A King Takes Flight

King Krule announces North American Tour

By: Dominick Wojtas


Archy Marshall, or better known by his stage name, King Krule, released his debut album 6 Feet Beneath the Moon back in 2013. This album brought him to prominence, particularly in the US, granting him performances on Conan and the Late Show with David Letterman.

His latest release, titled The Ooz, has claimed the spot for the number one Rock album of 2017 by Pitchfork magazine.
The underlying motif of this album is finding beauty and brilliance in loneliness. The album serves as a catharsis of his depression embodying his troubled love life. Performing as King Krule, Marshall possesses a voice so deep and filled with pain.

Not even taking into account the original sound of his music, his voice is an eccentricity in itself. It goes against logical reasoning to link a thin, pale bed-headed 23 year old, to the voice of a man who has stood witness to the most depraved events humanity can conjure.

Though royal in his moniker, King Krule spends The Ooz in the neglected part of the town, choosing to drink at the bars where individuals go to sulk instead of celebrate.

When asked about his stage name Archy explains. “Imagine a king crawling through the city on his hands and knees, it’s aristocracy at the very bottom.”

And although his perception of love may have reached rock bottom, it certainly makes for some beautiful lyrics. Featured on his debut album, within the song “Baby Blue”, prior to the distress-ridden howling featured later in the track, to set the tone he croons, “My sandpaper sight engraves a line into the rust of your tongue.” And then finishes the stanza off with a sigh of regret, “Girl I could’ve been someone…”   

His latest album is no different; feeling alone should never be this gorgeous but Archy seems to have mastered this on The Ooz.
He spends this album in the lowest depths of the gutter. On the album’s hit track, “Dum Surfer” Archy’s voice sounds like it’s won a triathlon featuring the disciplines of smoking, drinking, and sulking. With his deep, harsh, raspy voice he sings about his brain resembling “potato mash” (due to a combination of blame, guilt, and smoking hashish), and puking on the sidewalk.

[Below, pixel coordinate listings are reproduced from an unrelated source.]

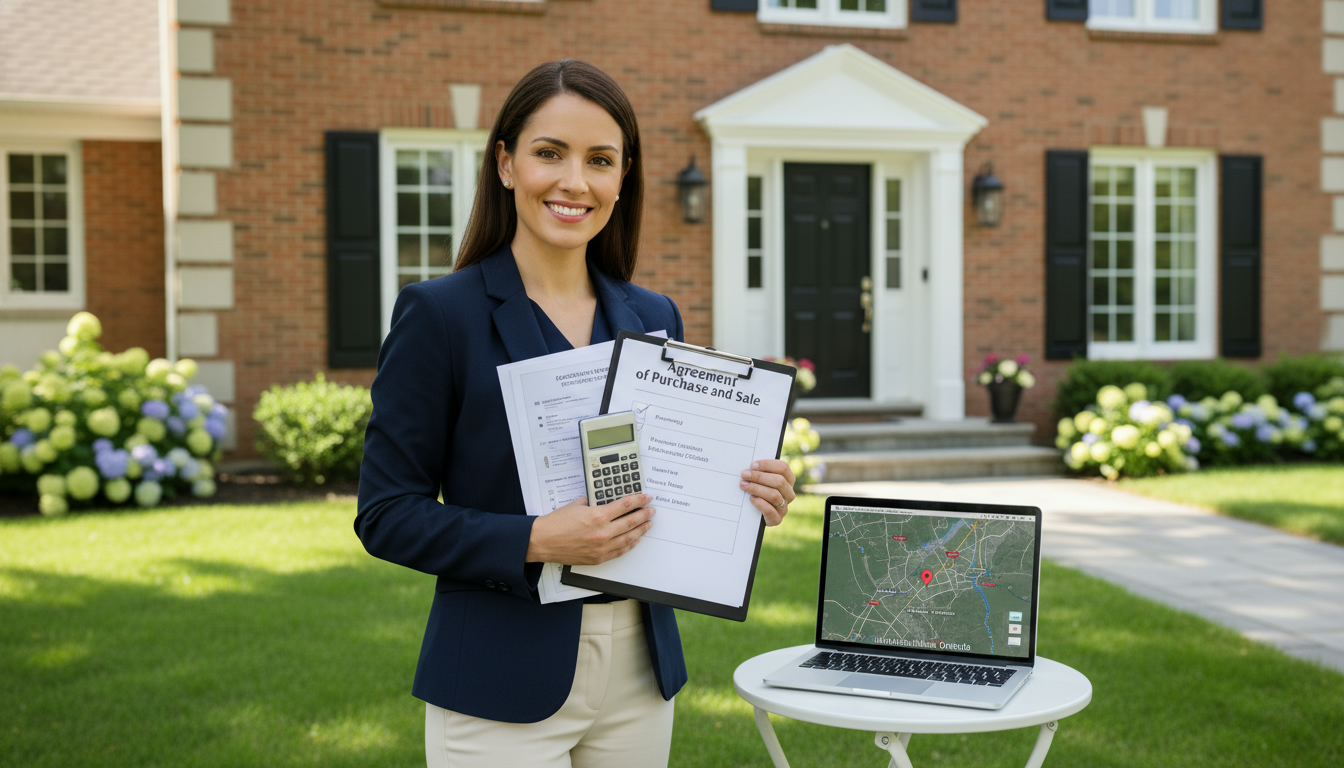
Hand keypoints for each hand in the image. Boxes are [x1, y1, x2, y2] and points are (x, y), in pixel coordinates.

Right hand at [526, 493, 654, 565]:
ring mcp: (602, 547)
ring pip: (629, 538)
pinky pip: (620, 551)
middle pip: (631, 522)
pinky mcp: (598, 558)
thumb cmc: (556, 523)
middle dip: (644, 515)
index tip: (646, 498)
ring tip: (648, 524)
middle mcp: (603, 532)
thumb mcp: (576, 504)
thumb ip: (592, 502)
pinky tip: (635, 540)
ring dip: (641, 530)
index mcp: (598, 515)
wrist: (542, 542)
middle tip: (651, 510)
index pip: (626, 505)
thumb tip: (601, 502)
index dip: (639, 500)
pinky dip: (630, 545)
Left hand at [740, 459, 794, 525]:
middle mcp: (789, 493)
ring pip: (774, 495)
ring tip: (744, 485)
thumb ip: (759, 472)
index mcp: (788, 480)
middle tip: (744, 474)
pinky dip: (760, 503)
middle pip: (779, 481)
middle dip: (759, 477)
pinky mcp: (777, 519)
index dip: (767, 465)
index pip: (783, 468)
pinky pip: (770, 511)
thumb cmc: (758, 491)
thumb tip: (750, 466)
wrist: (755, 515)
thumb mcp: (761, 480)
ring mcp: (784, 507)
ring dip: (757, 488)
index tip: (752, 465)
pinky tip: (751, 498)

On the track “Czech One”, Archy’s loneliness comes back in full swing as he moons, “She asked me why I’m here/ But I come here every night/ Do you need to tell her something?/ No, I need a place to write.” His lover fails to understand his presence in her life anymore. Archy, losing it all just needs a place to sulk in the form of written word. It’s a bit ironic because her rejection now fuels his creativity.

It’s almost saddening that a 23 year old would mimic the thoughts and aesthetic of “a man slumped on a barstool at a 24-hour diner, defeated and exhausted by booze and life”, Cameron Neimand narrates for an album review in The Diamondback. It’s as if he is a martyr for the sake of music, with his detrimental depression fueling his creativity.

Reflecting back on his childhood may pose as an explanation for the nature of his music. Archy grew up shuttling between his mother’s house and his father’s apartment.

He said he went through “a lot of f*cking weird shit” when he was young. At the age of 13, he was given a home tutor after persistently refusing to attend school. After that he was sent to two education centers for permanently excluded kids which Archy described as being “thrown into the lion’s den”.

All the while this was happening, he was being tested for an array of mental illnesses at London’s Maudsley Hospital.

He recounts, “That really took a toll on me. It was then I decided not give a shit about the establishment. Because a lot of the time. The doctors and the psychiatrists and the counsellors and my social workers were plain wrong. Basically, I hated everyone.”

Social services threatened Archy’s parents with prison if they were unable to get him to school. Thankfully, Archy’s love of music was his retreat amidst the madness of reality.

He recalled lying awake at night listening to the Pixies and the Libertines. “That was when I began to think about creating soundscapes,” he explains.

Ever since those lonely nights, it’s been history. The cumulation of everything from that moment on will bring him to North America this spring for a tour that starts on April 7 and concludes on May 4; at the Hammerstein Ballroom, New York, NY.

Get your tickets today and prepare to bask in the glory of this man’s grief.